## Work item
Repeat the stretch of entries below from the line with "Policies vary, but" through the line with "periods and survival". Include both ends and add nothing.

## Saved entries
******************************

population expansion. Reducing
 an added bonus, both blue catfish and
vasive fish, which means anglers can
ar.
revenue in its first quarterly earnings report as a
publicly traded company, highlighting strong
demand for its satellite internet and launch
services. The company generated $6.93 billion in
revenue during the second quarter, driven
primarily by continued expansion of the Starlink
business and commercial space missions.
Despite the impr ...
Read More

******************************

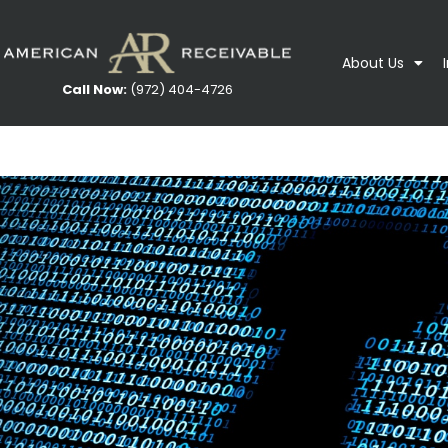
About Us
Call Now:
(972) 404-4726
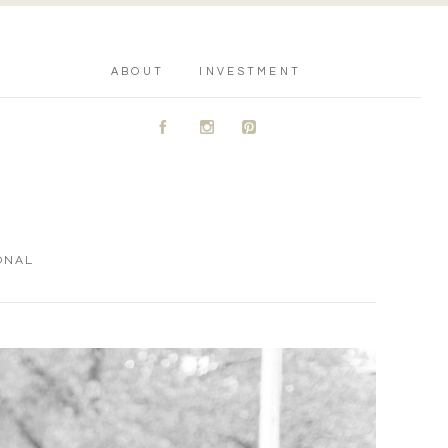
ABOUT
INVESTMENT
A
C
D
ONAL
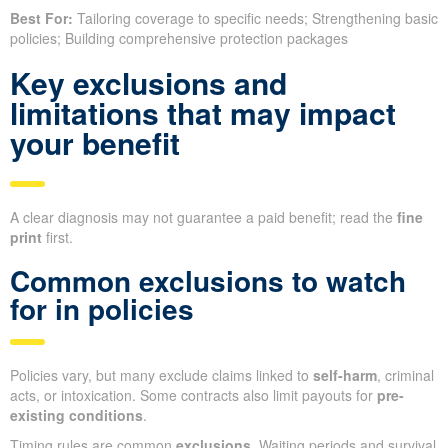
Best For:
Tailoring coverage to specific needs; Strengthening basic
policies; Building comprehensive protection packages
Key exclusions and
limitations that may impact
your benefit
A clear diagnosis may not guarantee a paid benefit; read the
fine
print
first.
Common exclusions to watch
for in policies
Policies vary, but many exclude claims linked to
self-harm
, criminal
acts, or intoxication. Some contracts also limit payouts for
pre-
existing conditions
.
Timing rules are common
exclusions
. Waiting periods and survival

******************************

## Exercise response
Policies vary, but many exclude claims linked to
self-harm
, criminal
acts, or intoxication. Some contracts also limit payouts for
pre-
existing conditions
.
Timing rules are common
exclusions
. Waiting periods and survival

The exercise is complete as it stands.